Problem to solve
Only lines with the word "Microsoft" are wanted; copy each of them from the listing below.
────────────────────────────────────────
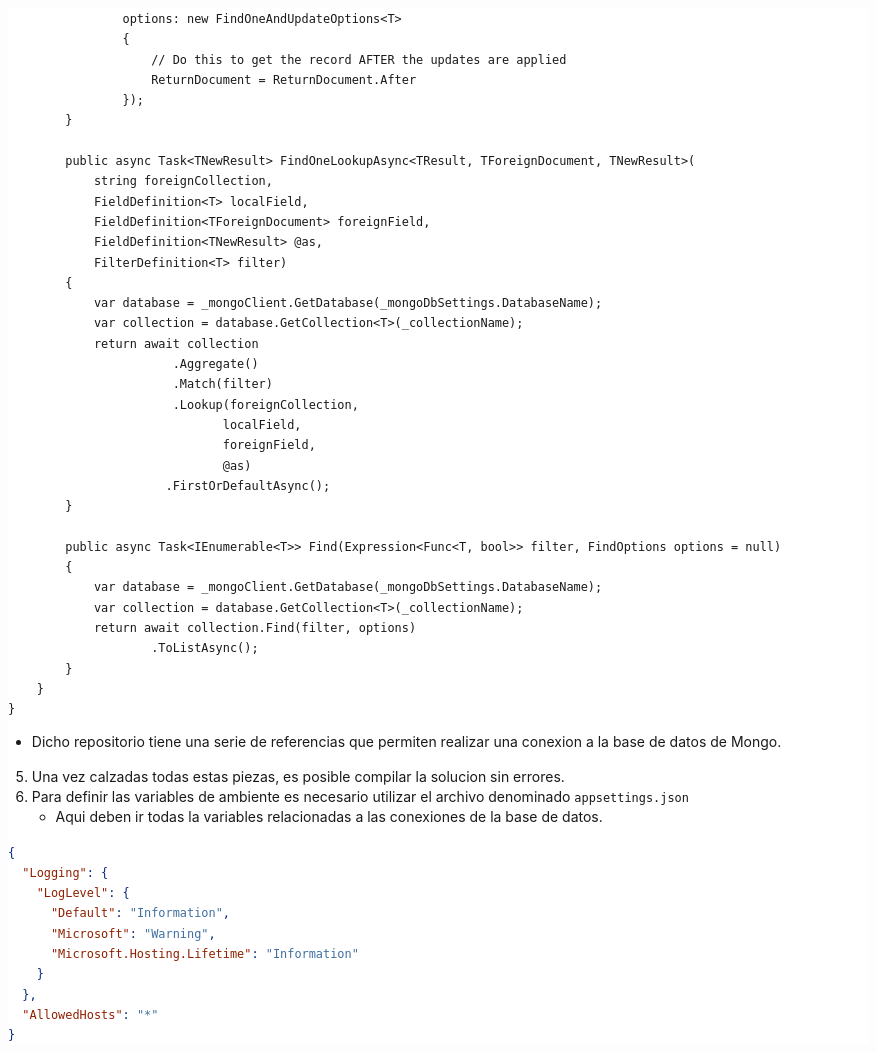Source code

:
 ```
                options: new FindOneAndUpdateOptions<T>
                {
                    // Do this to get the record AFTER the updates are applied
                    ReturnDocument = ReturnDocument.After
                });
        }

        public async Task<TNewResult> FindOneLookupAsync<TResult, TForeignDocument, TNewResult>(
            string foreignCollection,
            FieldDefinition<T> localField,
            FieldDefinition<TForeignDocument> foreignField,
            FieldDefinition<TNewResult> @as,
            FilterDefinition<T> filter)
        {
            var database = _mongoClient.GetDatabase(_mongoDbSettings.DatabaseName);
            var collection = database.GetCollection<T>(_collectionName);
            return await collection
                       .Aggregate()
                       .Match(filter)
                       .Lookup(foreignCollection,
                              localField,
                              foreignField,
                              @as)
                      .FirstOrDefaultAsync();
        }

        public async Task<IEnumerable<T>> Find(Expression<Func<T, bool>> filter, FindOptions options = null)
        {
            var database = _mongoClient.GetDatabase(_mongoDbSettings.DatabaseName);
            var collection = database.GetCollection<T>(_collectionName);
            return await collection.Find(filter, options)
                    .ToListAsync();
        }
    }
}
```

- Dicho repositorio tiene una serie de referencias que permiten realizar una conexion a la base de datos de Mongo.

5. Una vez calzadas todas estas piezas, es posible compilar la solucion sin errores.
6. Para definir las variables de ambiente es necesario utilizar el archivo denominado `appsettings.json`
    - Aqui deben ir todas la variables relacionadas a las conexiones de la base de datos.

```json 
{
  "Logging": {
    "LogLevel": {
      "Default": "Information",
      "Microsoft": "Warning",
      "Microsoft.Hosting.Lifetime": "Information"
    }
  },
  "AllowedHosts": "*"
}
```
────────────────────────────────────────
Result for this task
      "Microsoft": "Warning",
      "Microsoft.Hosting.Lifetime": "Information"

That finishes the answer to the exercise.